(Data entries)
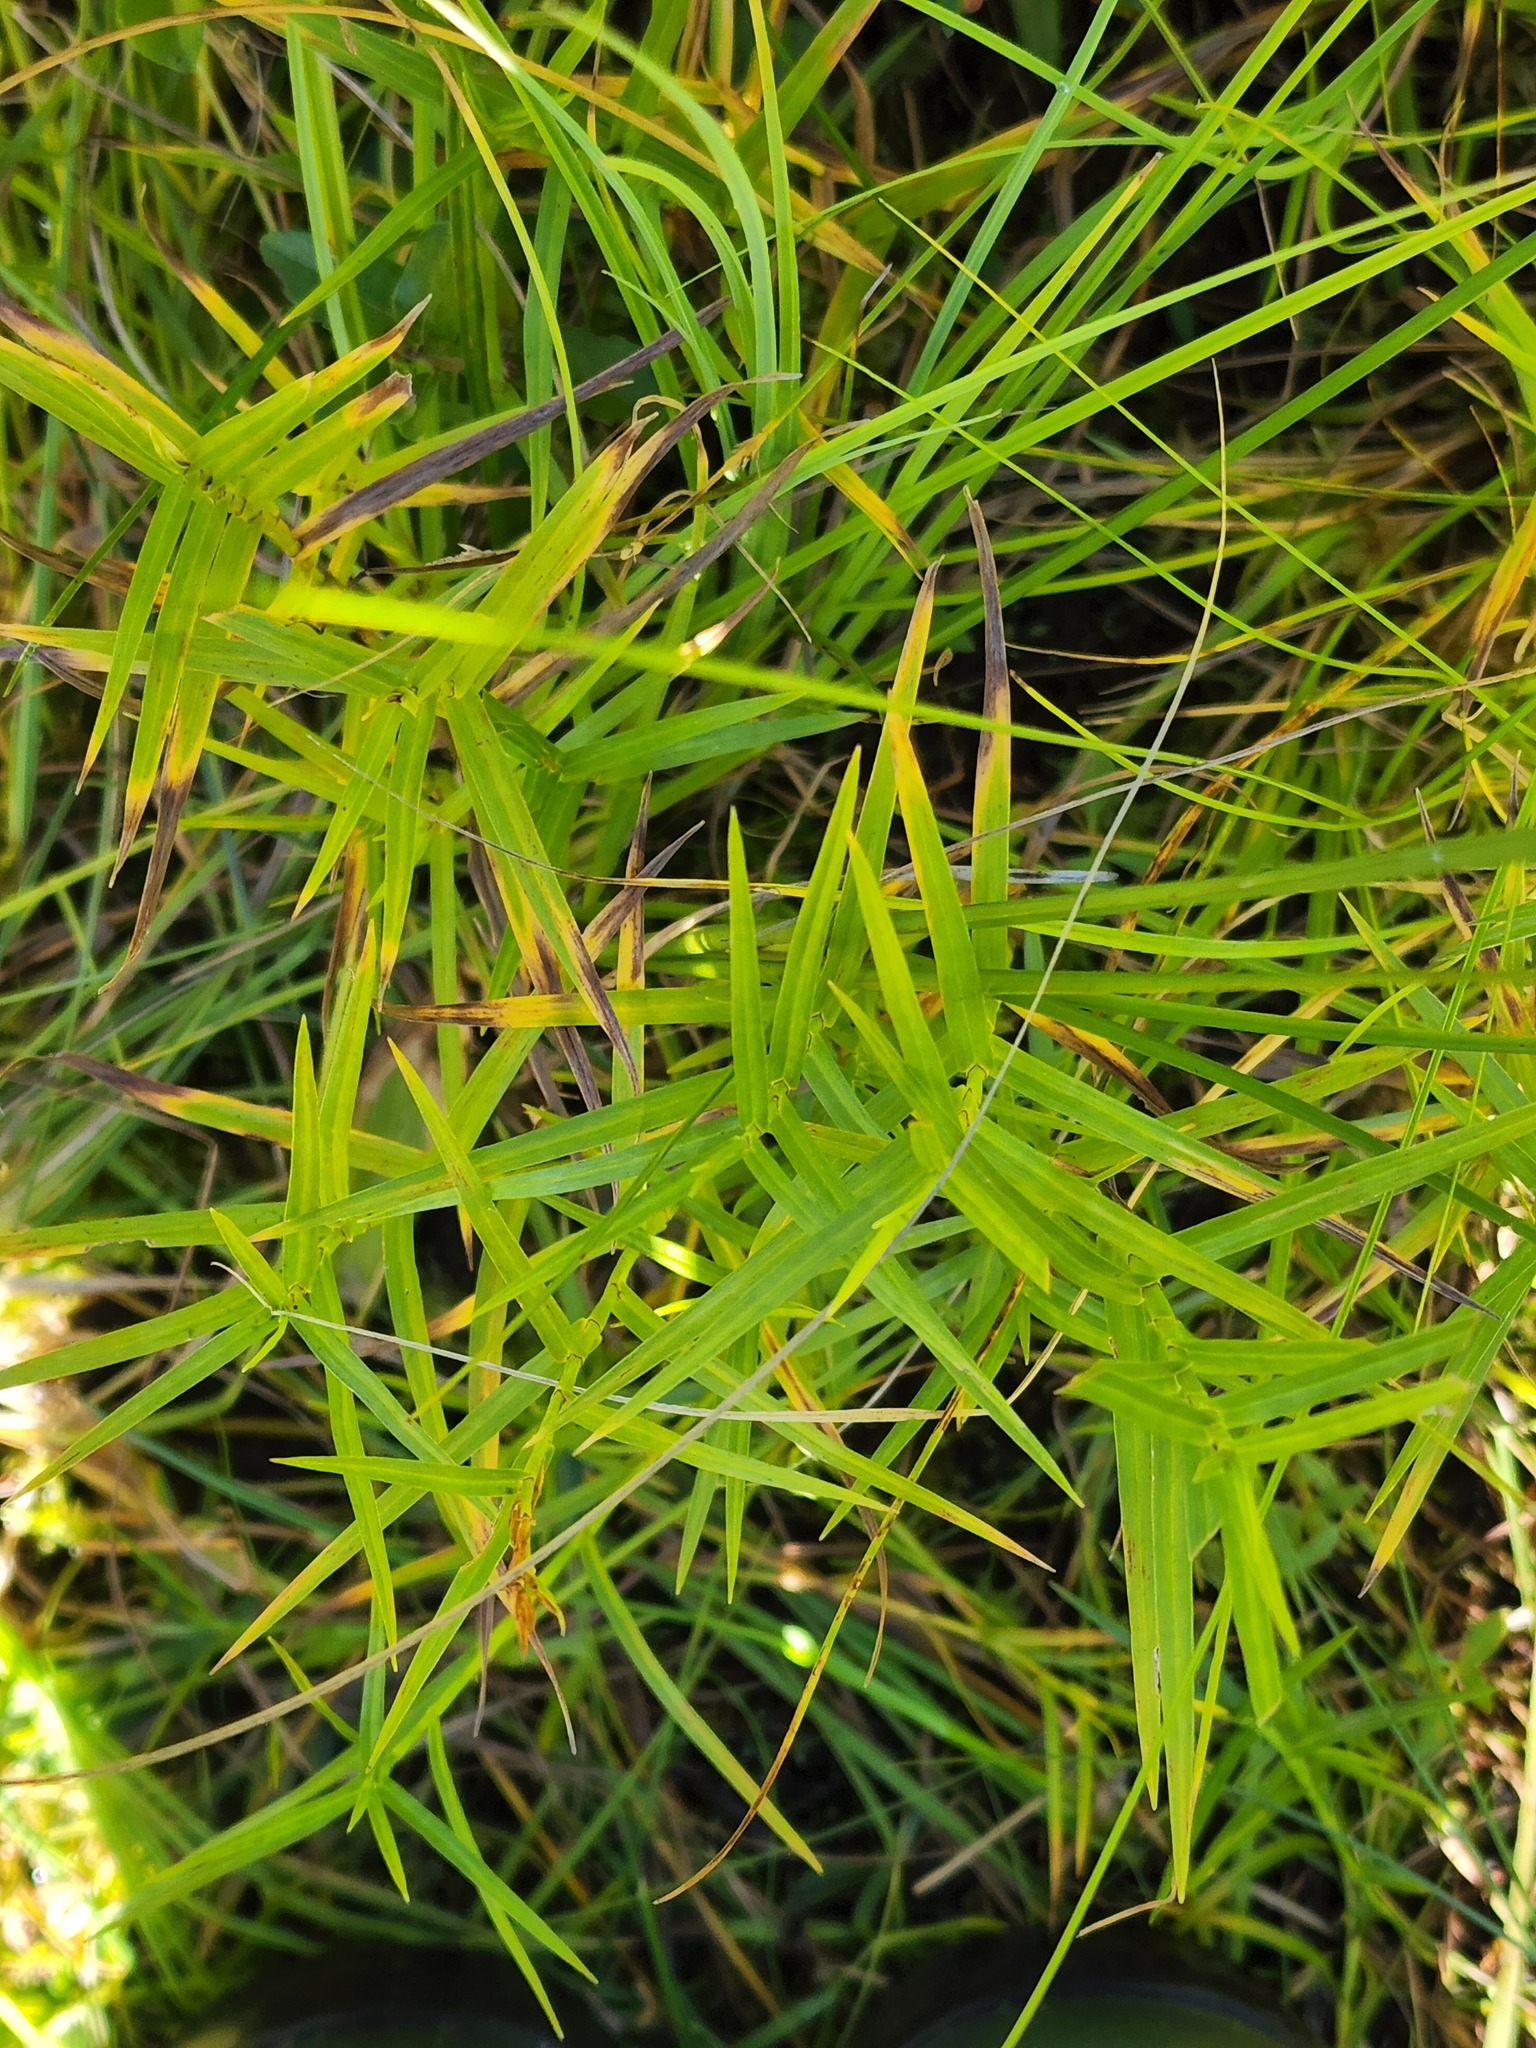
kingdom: Plantae
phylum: Tracheophyta
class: Liliopsida
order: Poales
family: Cyperaceae
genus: Dulichium
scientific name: Dulichium arundinaceum
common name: Three-way sedge
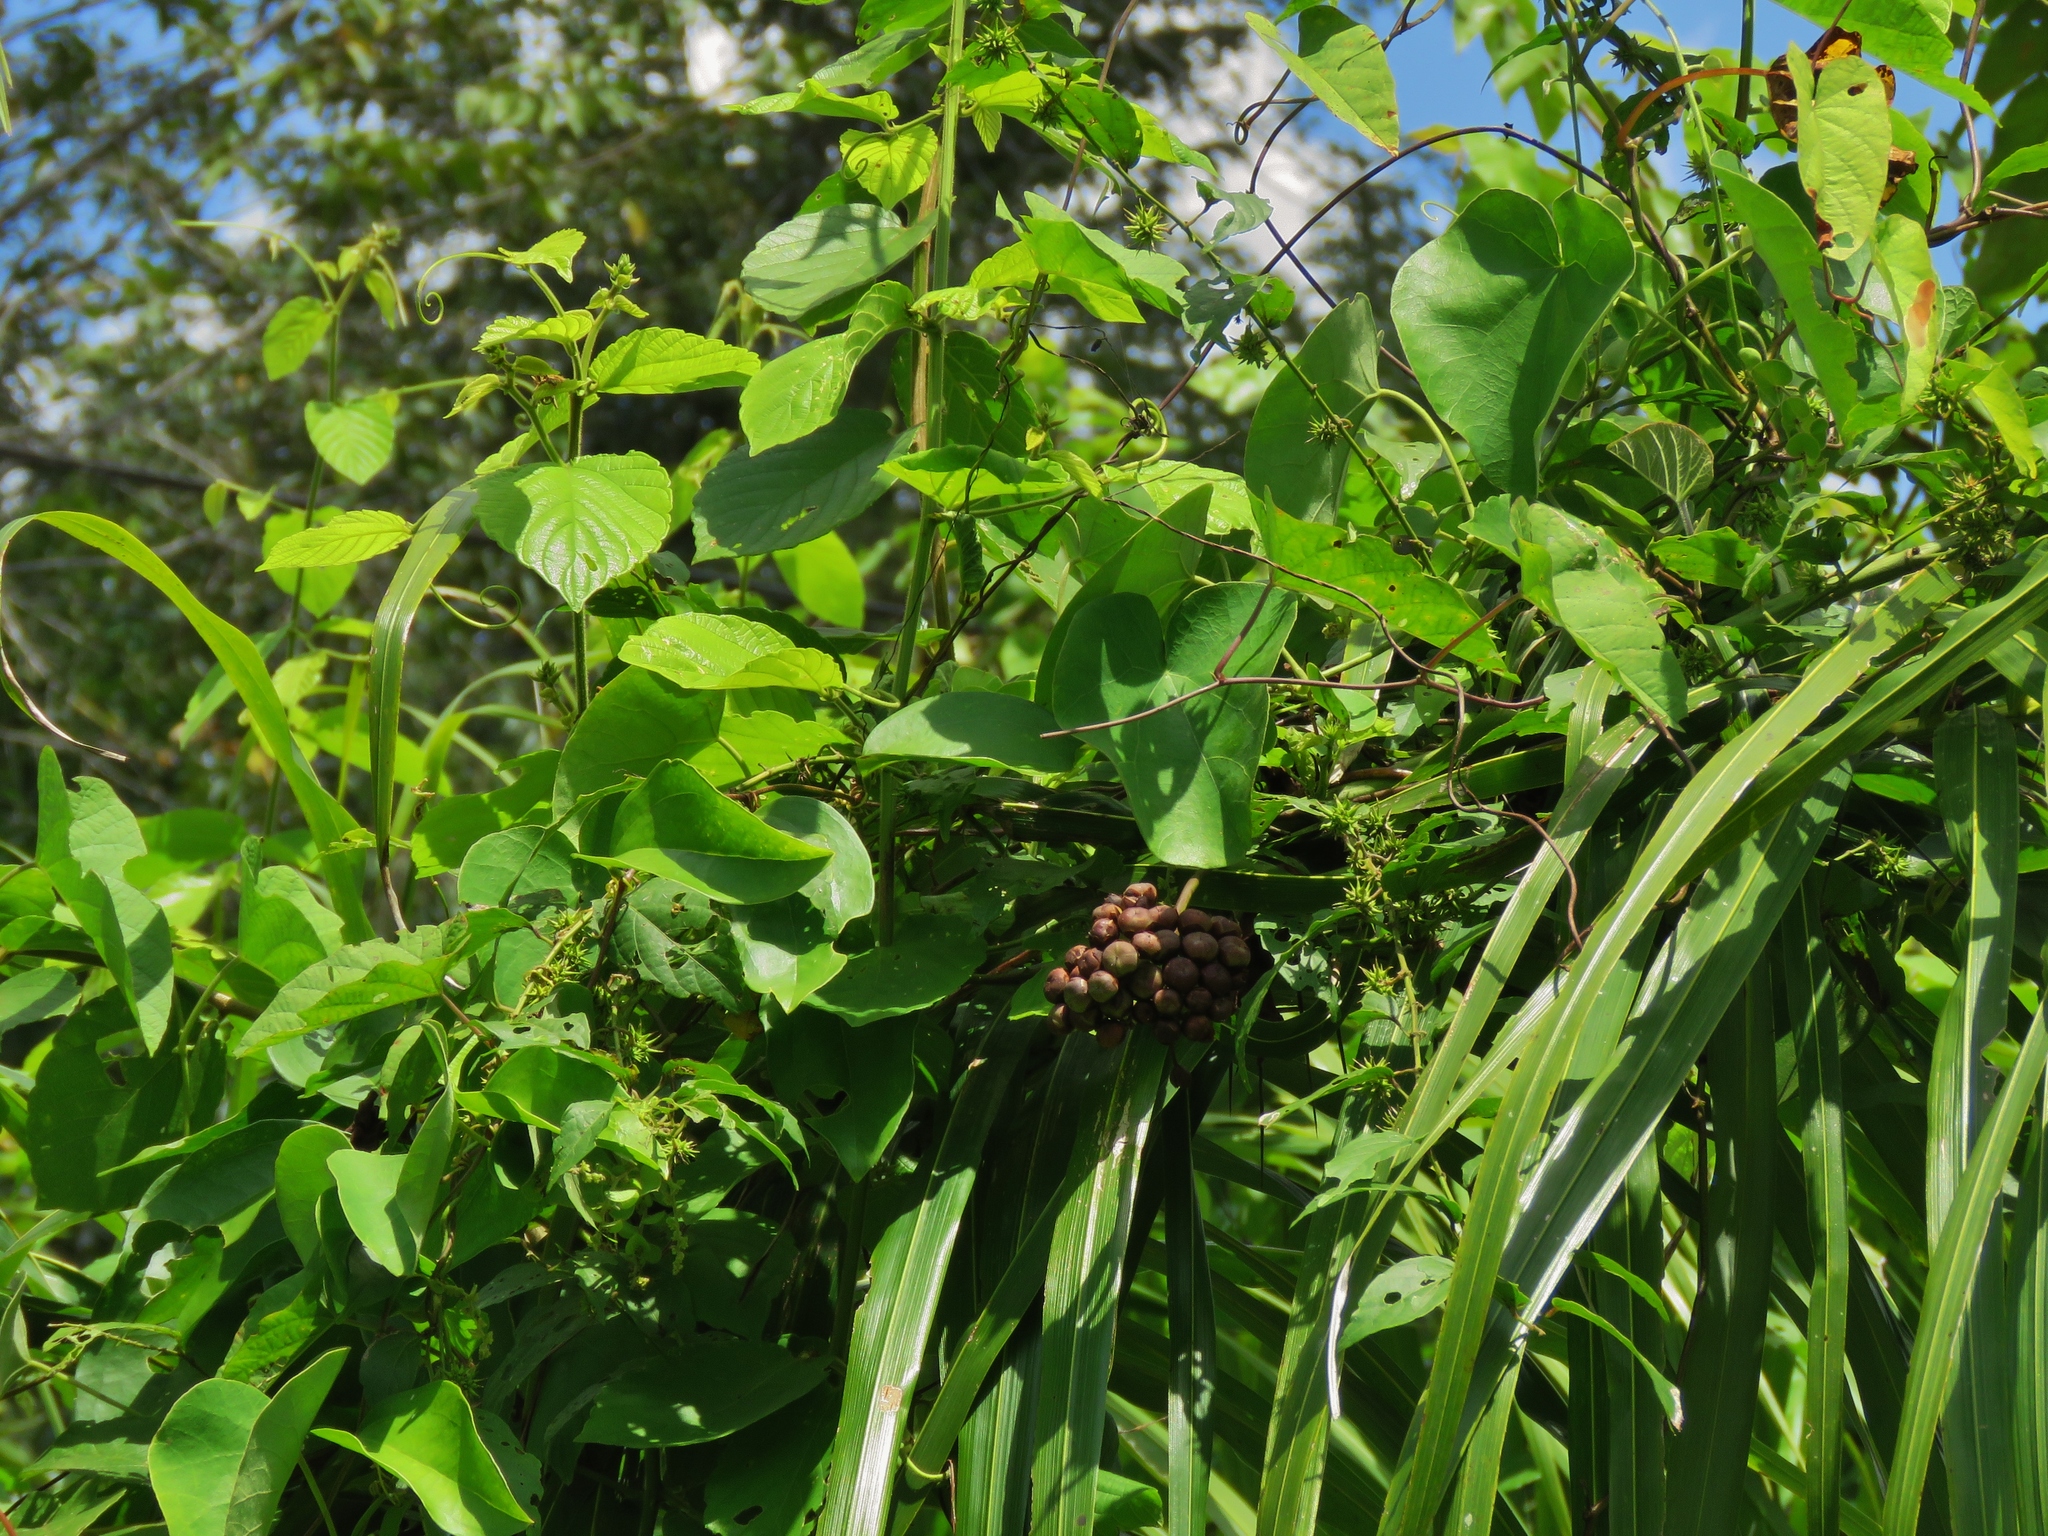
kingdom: Plantae
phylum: Tracheophyta
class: Magnoliopsida
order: Solanales
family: Convolvulaceae
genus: Camonea
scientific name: Camonea umbellata
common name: Hogvine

Challenge: Rewrite these lines, switching every "common name" to "vernacular name" and keeping everything else unchanged. Leave the pictures out.

Written response:
kingdom: Plantae
phylum: Tracheophyta
class: Liliopsida
order: Poales
family: Cyperaceae
genus: Dulichium
scientific name: Dulichium arundinaceum
vernacular name: Three-way sedge
kingdom: Plantae
phylum: Tracheophyta
class: Magnoliopsida
order: Solanales
family: Convolvulaceae
genus: Camonea
scientific name: Camonea umbellata
vernacular name: Hogvine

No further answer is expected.